Grind matters most here. Too fine = muddy, over-extracted, plunger won't press. Too coarse = weak and flat. Aim for large, uniform particles that let the plunger press easily with light resistance.
Tips
- French Press produces a fuller, heavier body than V60 because fine particles and oils stay in the cup. It's more forgiving but less "clean."
- Medium to dark roasts work especially well — they complement the rich, oily texture.
- If you see a thick crust of grounds floating, break it gently after 3 min with a spoon — this helps sediment sink before you plunge.
Coffee dose
60–80 g
for 1 L cold brew concentrate
Water
600–700 ml
cold or room temp
Steep time
12–24 h
in the fridge
How to brew
- Grind your coffee coarsely — similar to French Press or slightly coarser. Cold water extracts slowly so fine grinds over-extract and turn bitter.

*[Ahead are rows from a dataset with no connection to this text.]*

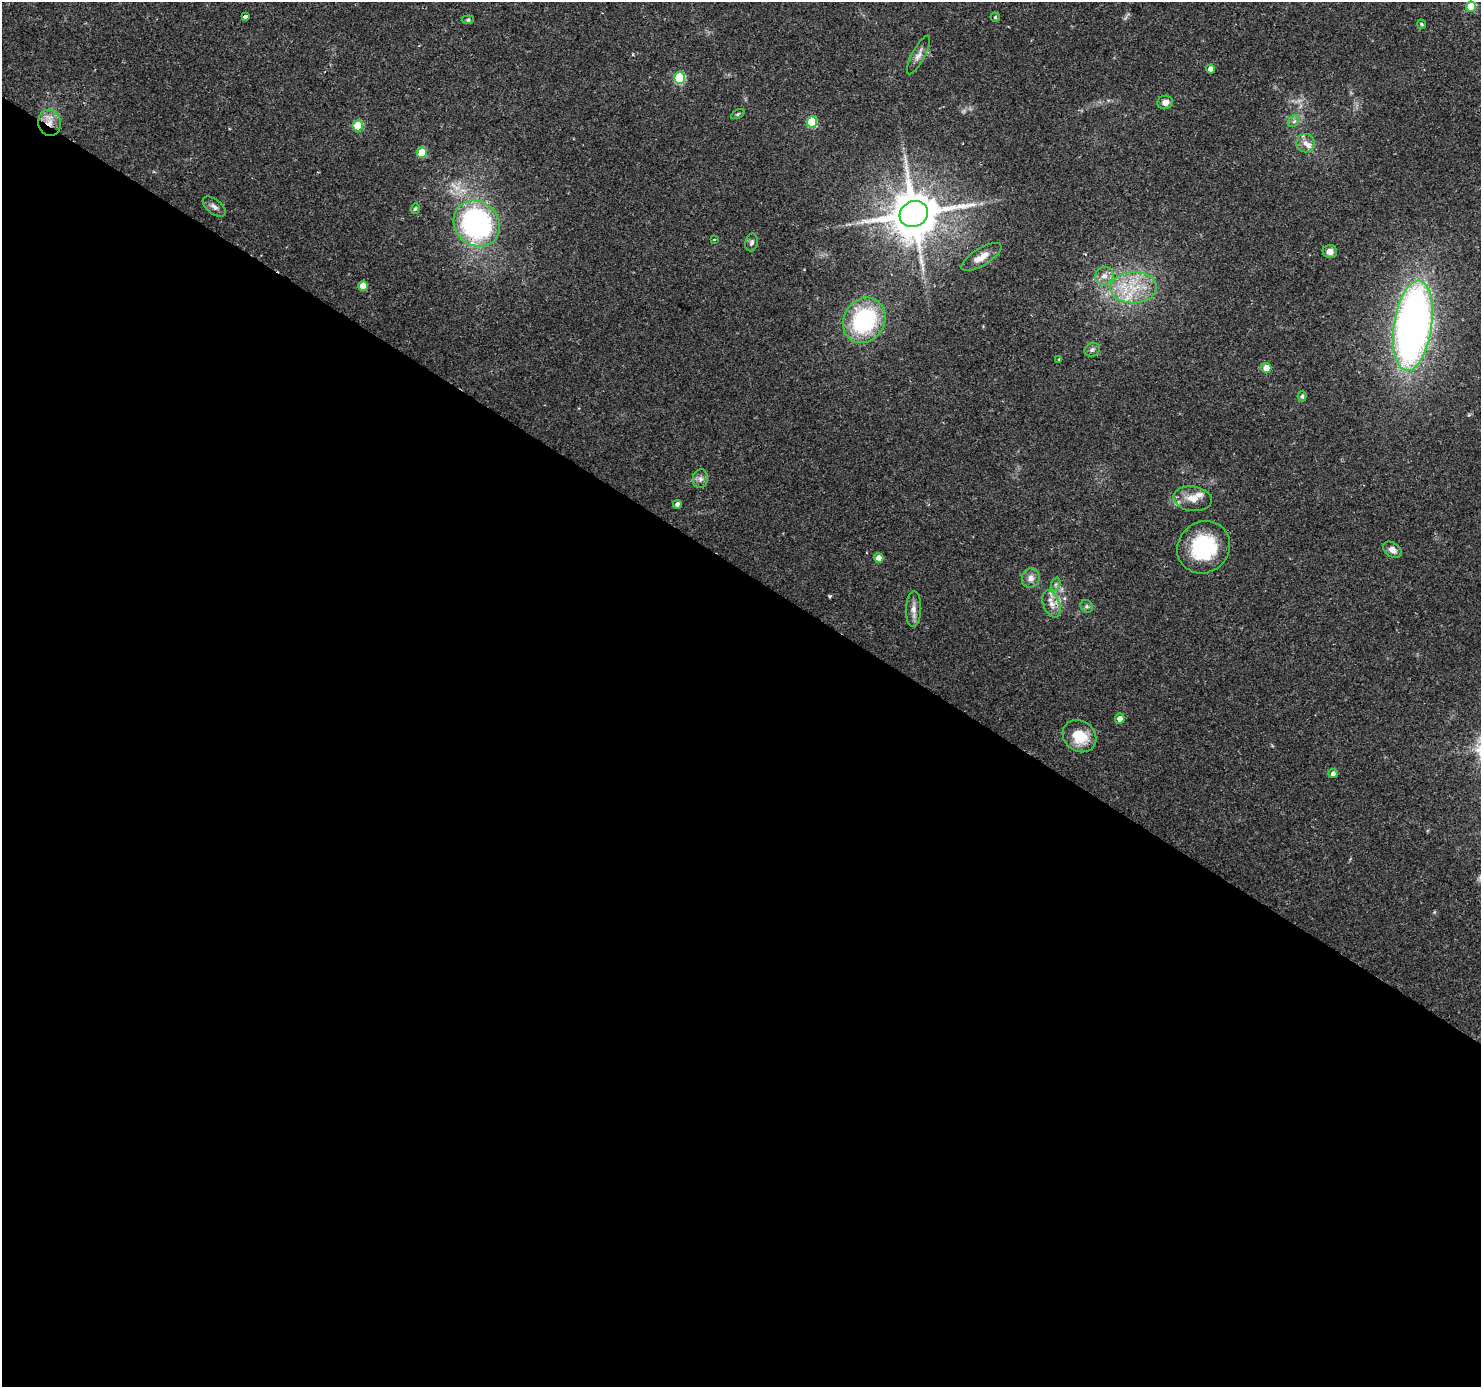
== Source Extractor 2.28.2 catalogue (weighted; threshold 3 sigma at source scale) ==
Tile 14 of 4 x 4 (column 2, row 4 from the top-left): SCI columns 1480-2958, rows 187-1571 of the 5920 x 5979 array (HDU 1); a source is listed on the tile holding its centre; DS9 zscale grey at full resolution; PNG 1483 x 1389 px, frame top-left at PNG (2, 2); each listed source drawn as its Kron ellipse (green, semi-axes under 4 px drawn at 4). Shown black and unused: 59% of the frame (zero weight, under 2 of 3 exposures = <1% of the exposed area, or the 3 px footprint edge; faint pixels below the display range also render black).
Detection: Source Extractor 2.28.2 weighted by HDU 2 'WHT'; one run over the whole footprint, this tile lists its part. Background 0.0376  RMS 0.0034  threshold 0.0153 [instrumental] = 3 sigma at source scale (4.5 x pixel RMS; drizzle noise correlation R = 1.50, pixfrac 1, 0.0396/0.0396 arcsec/px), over >= 5 px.
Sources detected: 54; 1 cosmic-ray / hot-pixel residue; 1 long thin detection or spike segment (spike, bleed or trail) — neither listed nor drawn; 5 inside a brighter listed object's ellipse — not listed separately; the other 47 listed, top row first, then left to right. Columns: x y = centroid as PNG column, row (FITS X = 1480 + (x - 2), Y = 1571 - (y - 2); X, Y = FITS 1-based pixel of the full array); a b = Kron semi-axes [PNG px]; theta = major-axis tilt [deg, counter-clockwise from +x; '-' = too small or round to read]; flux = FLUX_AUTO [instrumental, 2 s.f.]
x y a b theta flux
1471 7 5 5 - 12
245 16 4 3 - 1.7
995 17 4 4 - 0.51
468 20 6 4 7 0.49
1421 24 5 4 - 0.59
918 55 21 6 62 2.2
1211 69 4 4 - 2
679 78 6 5 - 23
1165 102 8 6 9 2.2
738 114 7 4 27 0.51
1294 121 6 5 - 0.79
812 122 5 5 - 17
50 123 13 11 -76 4.1
358 126 5 5 - 14
1305 143 9 9 - 2
422 152 5 5 - 9.6
214 207 13 7 -38 1.6
415 209 5 4 - 0.48
914 214 15 12 26 1600
477 224 25 21 -46 82
714 239 3 2 - 0.43
751 242 9 6 77 0.9
1330 252 7 6 - 2.3
981 257 23 8 31 4
1104 276 9 8 - 2.2
363 286 5 5 - 6.2
1134 288 23 15 2 12
864 320 23 20 58 37
1413 326 45 19 82 220
1092 350 8 6 29 1.1
1059 359 4 3 - 0.32
1266 368 5 5 - 3.8
1302 396 5 4 - 0.67
700 479 9 7 81 1.4
1193 499 19 12 -7 4.3
677 504 4 4 - 1.2
1204 547 27 25 40 24
1392 550 10 7 -34 2.4
879 558 5 4 - 2.7
1031 578 10 9 - 2.1
1056 584 7 4 71 0.73
1051 604 14 8 -69 2.9
1087 606 7 5 -45 0.67
913 609 18 7 88 2.4
1120 719 5 5 - 2.3
1079 736 18 15 -38 9.2
1333 774 5 4 - 1.2
Overlapping masked pixels (flux is a lower limit): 2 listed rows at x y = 50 123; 914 214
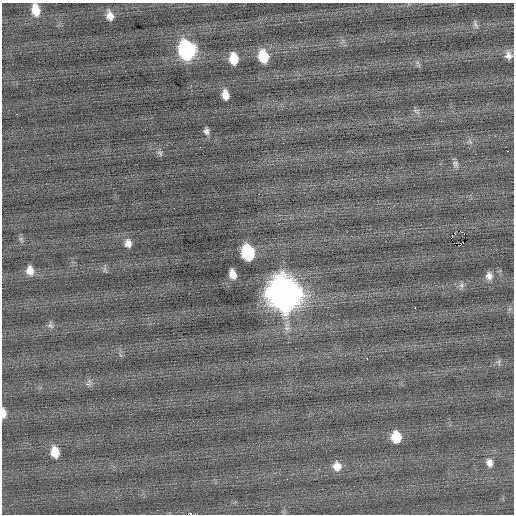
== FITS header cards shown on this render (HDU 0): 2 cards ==
NAXIS1  =                  512 / Axis length
NAXIS2  =                  512 / Axis length

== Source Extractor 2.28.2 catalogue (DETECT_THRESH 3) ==
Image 512 x 512 px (HDU 0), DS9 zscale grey, 1 PNG px = 1 image px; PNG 516 x 516 px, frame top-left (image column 1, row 512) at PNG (2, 3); no overlay
Background 0.0132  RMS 0.75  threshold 2.25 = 3 sigma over >= 5 px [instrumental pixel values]
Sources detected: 31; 2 with non-positive FLUX_AUTO (blend fragments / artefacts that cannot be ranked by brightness) are not listed; the other 29 listed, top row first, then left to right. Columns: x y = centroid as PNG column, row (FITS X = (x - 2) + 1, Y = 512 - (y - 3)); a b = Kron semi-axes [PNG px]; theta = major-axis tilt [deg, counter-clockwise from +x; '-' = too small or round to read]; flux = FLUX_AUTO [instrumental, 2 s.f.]
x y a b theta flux
36 10 12 7 -78 720
110 16 9 7 -78 340
475 24 13 5 -73 140
187 50 12 9 -77 10000
508 55 11 8 -76 280
263 56 12 9 -77 1300
233 59 10 7 -82 870
225 95 10 6 -81 450
206 131 8 6 -78 170
507 151 2 2 - 84
160 153 9 5 -31 110
455 164 10 7 -67 180
128 243 10 8 -81 280
460 244 6 2 19 1400
248 252 11 8 -77 4100
30 270 11 8 -79 430
233 274 8 6 -73 420
489 276 10 8 -85 280
461 285 7 6 - 140
284 293 15 13 -71 82000
415 308 3 2 - 280
50 326 10 6 -36 130
367 358 3 2 - 95
3 413 11 5 -87 280
396 437 10 9 - 1200
55 452 11 8 -80 730
489 463 12 9 -75 300
337 466 11 10 - 460
191 514 2 2 - 110
At the frame edge (FLAGS 8, measured only in part): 3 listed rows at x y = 36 10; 3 413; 191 514
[2 non-positive-flux detections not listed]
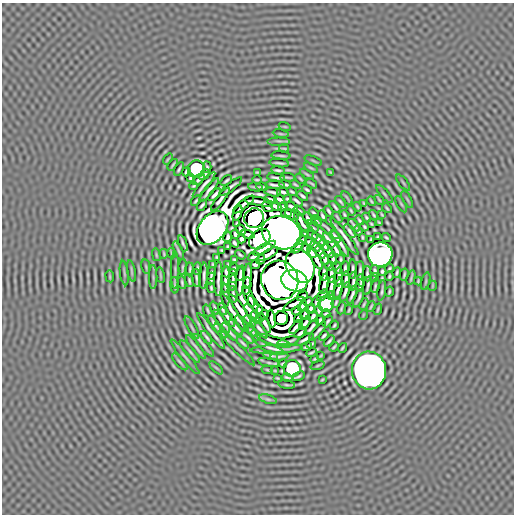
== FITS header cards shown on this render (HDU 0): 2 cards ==
NAXIS1  =                  512 / length of data axis 1
NAXIS2  =                  512 / length of data axis 2

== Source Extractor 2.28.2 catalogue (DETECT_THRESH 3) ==
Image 512 x 512 px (HDU 0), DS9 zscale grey, 1 PNG px = 1 image px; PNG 516 x 516 px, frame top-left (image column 1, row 512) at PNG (2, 3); each listed source drawn as its Kron ellipse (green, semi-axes under 4 px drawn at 4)
Background 1.45e-07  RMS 4.2e-05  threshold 1.25e-04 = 3 sigma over >= 5 px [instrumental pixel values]
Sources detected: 318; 8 with non-positive FLUX_AUTO (blend fragments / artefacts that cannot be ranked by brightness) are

- Add grounds to the Hario bottle's inner strainer/filter compartment.
- Pour cold (or room-temp) water slowly over the grounds. Fill to the shoulder of the bottle.
- Seal and place in the fridge. Steep for 12 hours minimum — up to 24 hours for a stronger concentrate.
- Remove the strainer insert and discard grounds. The concentrate keeps in the bottle for up to 2 weeks in the fridge.
Serving
- Cold brew straight from the bottle is a concentrate — dilute 1:1 with water or milk over ice for a regular-strength cup.
- Prefer it stronger? Go 2:1 (2 parts cold brew, 1 part water) or drink it undiluted over lots of ice as it melts.
- Over ice with a splash of oat milk and a little simple syrup — summer perfection.
Best beans for cold brew: Medium to dark roast, chocolate and nutty notes translate beautifully cold. Avoid very light, floral roasts — the bright acidity that's lovely hot becomes sharp and unpleasant cold.
What is it? Chicory root, roasted and ground. It brews like coffee with a deep, earthy, slightly woody and bitter flavor. Zero caffeine. Great on lazy weekend mornings or evenings when you still want something warm and coffee-adjacent.
V60 (Hario 02)
10–12 g
for ~250 ml · same pour technique
French Press
15–18 g
for 350 ml · steep 4 min
Tea bag / infuser
5–7 g
per mug · steep 4–5 min
V60 technique
- Use the same pour-over technique as coffee. Chicory is very soluble — don't over-extract (keep total brew time under 3 min or it gets very bitter).
- You can do a quick bloom (15–20 sec is enough) — chicory doesn't degas like coffee.
- Slightly coarser grind than coffee V60 to avoid over-extraction.
French Press technique
- Same coarse grind as coffee French Press. Pour all water, stir, steep 4 minutes — identical process.
- Chicory will leave more fine sediment than coffee. Let it settle 30 seconds before pouring after you plunge.
Blending with coffee
- Classic ratio: 70–80% coffee + 20–30% chicory by weight. Adds depth and cuts caffeine without masking coffee flavor.
- New Orleans style cold brew: add chicory to your cold brew dose at 20–25% of total weight. Pairs beautifully with milk.
- In French Press it blends seamlessly — just mix the grounds before brewing.